Ce n'est qu'en août 2026 que l'équipe de réponse aux incidents de Cisco (PSIRT) a établi que des attaquants exploitaient la vulnérabilité dans la nature. Selon les éléments rapportés par BleepingComputer, des traces d'intrusion remonteraient à des journaux datés du 23 juillet. Autrement dit, plusieurs mois ont pu s'écouler entre la disponibilité du correctif et son application effective sur une partie du parc installé — un délai courant pour des équipements de gestion réseau, dont la mise à jour impose souvent une fenêtre de maintenance.

Vérifier une compromission, pas seulement corriger

C'est le point le plus important de l'avis de Cisco, et celui qui distingue cette affaire d'une simple mise à jour de routine. L'entreprise le formule sans ambiguïté : « The hot fix files listed in this advisory are for preventing future exploitation only and may not address existing compromise »

Autrement dit, appliquer le hot fix empêche une future exploitation mais ne nettoie pas un appareil déjà infiltré. Cisco fournit une méthode de détection : en mode expert, la commande zgrep "package_info.*license" messages* recherche dans les journaux système une trace caractéristique de l'exploitation. Si le résultat mentionne le fichier /var/tmp/license.tmp, l'appareil a probablement été compromis à un moment donné. Dans ce cas, Cisco recommande de contacter directement son support technique (TAC) plutôt que de se contenter d'installer le correctif.

Ce que ça dit du risque sur les équipements de périphérie

Cette affaire s'ajoute à une série d'incidents récents touchant des équipements réseau exposés à internet — Klynlabs évoquait il y a quelques jours un rootkit Linux découvert sur des boîtiers F5 BIG-IP APM, où un implant persistant survivait dans la mémoire du serveur web. Le point commun : ce sont des équipements de confiance élevée (pare-feux, VPN, load-balancers), rarement redémarrés, souvent gérés par des équipes différentes de celles qui suivent les alertes de sécurité applicatives, et dont la compromission donne un accès quasi total au réseau qu'ils sont censés protéger.

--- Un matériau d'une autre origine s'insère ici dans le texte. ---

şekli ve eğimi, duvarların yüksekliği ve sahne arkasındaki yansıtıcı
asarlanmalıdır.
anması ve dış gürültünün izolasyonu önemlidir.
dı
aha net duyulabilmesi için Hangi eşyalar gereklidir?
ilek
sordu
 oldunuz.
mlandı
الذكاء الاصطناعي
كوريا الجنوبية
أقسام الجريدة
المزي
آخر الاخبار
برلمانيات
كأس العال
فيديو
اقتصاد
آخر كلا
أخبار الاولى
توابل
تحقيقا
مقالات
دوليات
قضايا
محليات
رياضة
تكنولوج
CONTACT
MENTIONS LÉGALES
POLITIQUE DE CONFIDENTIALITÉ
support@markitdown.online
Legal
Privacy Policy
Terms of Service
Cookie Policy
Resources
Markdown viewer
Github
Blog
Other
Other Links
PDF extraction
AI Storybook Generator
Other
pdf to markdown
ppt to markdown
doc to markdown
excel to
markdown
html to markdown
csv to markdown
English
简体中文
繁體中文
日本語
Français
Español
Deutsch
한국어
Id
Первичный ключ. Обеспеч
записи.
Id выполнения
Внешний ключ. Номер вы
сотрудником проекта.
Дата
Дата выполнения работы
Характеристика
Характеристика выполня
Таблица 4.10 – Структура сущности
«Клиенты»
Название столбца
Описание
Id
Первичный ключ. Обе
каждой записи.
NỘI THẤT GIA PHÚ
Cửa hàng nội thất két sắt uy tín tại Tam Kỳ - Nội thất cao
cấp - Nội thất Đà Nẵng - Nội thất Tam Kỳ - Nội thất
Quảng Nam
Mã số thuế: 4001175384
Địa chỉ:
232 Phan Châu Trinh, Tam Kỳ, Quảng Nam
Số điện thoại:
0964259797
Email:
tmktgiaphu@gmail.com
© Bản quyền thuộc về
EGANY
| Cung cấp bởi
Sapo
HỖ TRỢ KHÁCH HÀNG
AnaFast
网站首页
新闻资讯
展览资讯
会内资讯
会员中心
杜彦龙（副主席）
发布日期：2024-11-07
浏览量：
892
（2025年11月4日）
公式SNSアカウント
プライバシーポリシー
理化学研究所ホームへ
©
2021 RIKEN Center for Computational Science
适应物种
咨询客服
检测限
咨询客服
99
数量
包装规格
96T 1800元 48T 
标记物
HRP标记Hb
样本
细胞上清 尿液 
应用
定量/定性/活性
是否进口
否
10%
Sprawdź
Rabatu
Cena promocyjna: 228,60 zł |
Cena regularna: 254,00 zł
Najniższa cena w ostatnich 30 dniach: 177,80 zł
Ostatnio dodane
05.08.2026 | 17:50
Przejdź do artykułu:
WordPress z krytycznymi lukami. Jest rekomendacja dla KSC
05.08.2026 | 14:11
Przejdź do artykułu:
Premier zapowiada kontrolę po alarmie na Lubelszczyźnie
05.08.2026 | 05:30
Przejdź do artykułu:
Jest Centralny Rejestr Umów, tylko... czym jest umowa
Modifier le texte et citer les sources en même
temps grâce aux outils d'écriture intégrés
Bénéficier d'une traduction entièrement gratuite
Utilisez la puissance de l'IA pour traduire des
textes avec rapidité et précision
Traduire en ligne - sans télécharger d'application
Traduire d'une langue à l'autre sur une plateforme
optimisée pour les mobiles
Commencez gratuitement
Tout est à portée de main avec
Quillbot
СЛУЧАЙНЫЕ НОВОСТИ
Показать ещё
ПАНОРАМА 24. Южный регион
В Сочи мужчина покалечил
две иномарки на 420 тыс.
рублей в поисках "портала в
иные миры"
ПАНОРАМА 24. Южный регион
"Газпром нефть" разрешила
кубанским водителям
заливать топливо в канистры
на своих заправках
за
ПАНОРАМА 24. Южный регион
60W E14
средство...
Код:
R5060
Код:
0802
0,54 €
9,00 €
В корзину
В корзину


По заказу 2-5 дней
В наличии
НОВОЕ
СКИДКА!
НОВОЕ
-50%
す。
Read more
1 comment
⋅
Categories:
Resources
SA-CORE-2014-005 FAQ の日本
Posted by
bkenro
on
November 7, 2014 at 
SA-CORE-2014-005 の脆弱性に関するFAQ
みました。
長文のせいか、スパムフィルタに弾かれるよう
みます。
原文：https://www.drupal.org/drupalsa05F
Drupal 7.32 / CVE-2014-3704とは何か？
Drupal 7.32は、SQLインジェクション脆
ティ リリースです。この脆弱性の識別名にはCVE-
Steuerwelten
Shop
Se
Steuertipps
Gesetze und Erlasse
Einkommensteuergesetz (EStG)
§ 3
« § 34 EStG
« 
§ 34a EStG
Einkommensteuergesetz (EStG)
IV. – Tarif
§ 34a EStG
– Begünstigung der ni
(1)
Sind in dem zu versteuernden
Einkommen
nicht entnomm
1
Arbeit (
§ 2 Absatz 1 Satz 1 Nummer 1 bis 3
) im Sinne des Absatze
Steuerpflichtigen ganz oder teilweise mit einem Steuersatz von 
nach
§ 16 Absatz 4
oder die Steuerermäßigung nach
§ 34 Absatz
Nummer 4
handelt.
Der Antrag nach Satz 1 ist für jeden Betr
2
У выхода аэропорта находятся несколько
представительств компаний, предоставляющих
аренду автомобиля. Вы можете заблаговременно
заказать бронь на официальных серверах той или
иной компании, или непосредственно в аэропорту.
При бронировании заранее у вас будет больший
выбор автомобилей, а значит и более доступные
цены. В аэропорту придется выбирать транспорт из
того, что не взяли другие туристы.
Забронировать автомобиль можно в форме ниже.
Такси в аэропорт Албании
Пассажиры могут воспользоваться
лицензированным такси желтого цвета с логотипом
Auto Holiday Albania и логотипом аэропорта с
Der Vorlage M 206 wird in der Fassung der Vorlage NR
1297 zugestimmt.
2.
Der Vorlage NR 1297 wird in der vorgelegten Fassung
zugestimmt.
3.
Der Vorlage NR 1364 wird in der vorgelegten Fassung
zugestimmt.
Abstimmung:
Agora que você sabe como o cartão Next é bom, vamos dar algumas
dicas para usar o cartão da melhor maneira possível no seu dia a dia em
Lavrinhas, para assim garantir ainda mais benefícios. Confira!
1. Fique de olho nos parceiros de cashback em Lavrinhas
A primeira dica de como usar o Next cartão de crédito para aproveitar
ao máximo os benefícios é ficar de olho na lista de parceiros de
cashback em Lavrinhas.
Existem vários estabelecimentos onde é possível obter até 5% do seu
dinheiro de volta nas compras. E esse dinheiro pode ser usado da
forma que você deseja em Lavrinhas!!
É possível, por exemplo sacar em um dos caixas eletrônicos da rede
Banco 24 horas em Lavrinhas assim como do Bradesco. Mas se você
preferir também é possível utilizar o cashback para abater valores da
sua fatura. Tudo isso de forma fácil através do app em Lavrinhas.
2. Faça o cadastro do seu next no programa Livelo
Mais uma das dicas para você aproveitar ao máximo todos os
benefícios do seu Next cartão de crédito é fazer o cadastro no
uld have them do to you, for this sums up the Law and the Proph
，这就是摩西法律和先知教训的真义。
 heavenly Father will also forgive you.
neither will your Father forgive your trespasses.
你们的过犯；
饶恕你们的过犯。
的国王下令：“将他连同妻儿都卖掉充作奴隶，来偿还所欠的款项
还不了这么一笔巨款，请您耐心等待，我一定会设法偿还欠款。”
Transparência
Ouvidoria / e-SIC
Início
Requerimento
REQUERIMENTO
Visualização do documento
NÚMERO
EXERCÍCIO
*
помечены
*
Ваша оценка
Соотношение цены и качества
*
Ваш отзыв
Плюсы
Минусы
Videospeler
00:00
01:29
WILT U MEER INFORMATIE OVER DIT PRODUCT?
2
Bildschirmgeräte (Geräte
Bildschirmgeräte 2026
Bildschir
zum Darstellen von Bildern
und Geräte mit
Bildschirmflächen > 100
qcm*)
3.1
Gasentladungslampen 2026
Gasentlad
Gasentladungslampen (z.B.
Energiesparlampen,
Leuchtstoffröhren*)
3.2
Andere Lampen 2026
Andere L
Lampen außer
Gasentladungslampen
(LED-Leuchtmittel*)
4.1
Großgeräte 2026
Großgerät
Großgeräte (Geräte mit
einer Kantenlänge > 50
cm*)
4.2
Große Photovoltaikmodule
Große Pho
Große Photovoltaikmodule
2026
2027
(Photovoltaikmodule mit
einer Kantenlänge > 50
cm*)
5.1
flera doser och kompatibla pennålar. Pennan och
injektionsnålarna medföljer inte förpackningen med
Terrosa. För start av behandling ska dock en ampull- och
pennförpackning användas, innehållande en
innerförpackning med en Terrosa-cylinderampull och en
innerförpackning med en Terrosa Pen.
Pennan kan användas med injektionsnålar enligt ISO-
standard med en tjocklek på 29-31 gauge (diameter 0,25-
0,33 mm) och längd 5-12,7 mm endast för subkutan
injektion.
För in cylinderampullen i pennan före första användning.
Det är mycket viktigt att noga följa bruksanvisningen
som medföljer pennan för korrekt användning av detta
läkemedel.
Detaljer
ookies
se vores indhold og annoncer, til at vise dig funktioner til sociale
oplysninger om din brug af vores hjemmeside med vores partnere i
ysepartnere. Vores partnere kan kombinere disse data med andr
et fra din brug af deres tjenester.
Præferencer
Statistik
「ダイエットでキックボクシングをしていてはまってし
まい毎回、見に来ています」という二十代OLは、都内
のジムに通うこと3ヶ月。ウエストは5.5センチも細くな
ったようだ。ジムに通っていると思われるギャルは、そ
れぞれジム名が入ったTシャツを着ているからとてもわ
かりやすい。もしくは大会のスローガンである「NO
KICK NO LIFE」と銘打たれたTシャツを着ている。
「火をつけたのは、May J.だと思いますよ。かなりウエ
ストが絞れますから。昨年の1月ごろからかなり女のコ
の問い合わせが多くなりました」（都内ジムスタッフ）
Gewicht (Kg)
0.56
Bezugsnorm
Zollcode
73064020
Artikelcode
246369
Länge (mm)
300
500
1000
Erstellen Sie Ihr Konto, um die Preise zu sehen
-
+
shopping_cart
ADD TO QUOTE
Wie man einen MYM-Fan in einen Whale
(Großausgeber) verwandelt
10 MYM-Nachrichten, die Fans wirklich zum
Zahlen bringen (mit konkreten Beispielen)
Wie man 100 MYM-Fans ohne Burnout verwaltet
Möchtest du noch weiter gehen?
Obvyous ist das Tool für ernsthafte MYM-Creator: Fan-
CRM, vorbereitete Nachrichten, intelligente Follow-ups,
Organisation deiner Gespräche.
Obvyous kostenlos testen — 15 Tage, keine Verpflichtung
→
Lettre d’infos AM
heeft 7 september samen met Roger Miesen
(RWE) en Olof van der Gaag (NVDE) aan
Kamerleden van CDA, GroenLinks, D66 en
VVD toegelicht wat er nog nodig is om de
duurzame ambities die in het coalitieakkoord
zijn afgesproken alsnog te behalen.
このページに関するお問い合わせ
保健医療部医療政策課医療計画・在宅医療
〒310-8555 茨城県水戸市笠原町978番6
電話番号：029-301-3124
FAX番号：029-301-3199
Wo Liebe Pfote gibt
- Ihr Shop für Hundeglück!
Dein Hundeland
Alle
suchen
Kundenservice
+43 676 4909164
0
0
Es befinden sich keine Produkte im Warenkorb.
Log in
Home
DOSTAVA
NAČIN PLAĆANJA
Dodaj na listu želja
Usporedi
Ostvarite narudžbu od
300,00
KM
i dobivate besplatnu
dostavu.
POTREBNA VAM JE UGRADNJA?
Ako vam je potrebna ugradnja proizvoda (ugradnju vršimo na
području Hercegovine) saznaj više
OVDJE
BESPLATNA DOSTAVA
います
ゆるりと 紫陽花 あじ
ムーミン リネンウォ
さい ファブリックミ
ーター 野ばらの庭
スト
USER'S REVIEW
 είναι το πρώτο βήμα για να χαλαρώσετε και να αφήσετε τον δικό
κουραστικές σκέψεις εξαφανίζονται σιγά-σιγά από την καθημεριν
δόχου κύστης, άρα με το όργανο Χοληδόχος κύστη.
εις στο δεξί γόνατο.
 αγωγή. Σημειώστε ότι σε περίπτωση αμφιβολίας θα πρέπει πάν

Ce que l'on ne sait pas, en revanche : combien d'appareils ont été compromis dans le monde, ni qui se trouve derrière cette campagne. Ni Cisco ni CISA n'ont publié de décompte ou d'attribution à ce stade. Le délai de correction très court fixé par la CISA — trois jours, contre deux à trois semaines pour la plupart des entrées du catalogue KEV — est un signal indirect de gravité, mais ne constitue pas en soi une preuve d'une exploitation massive en cours.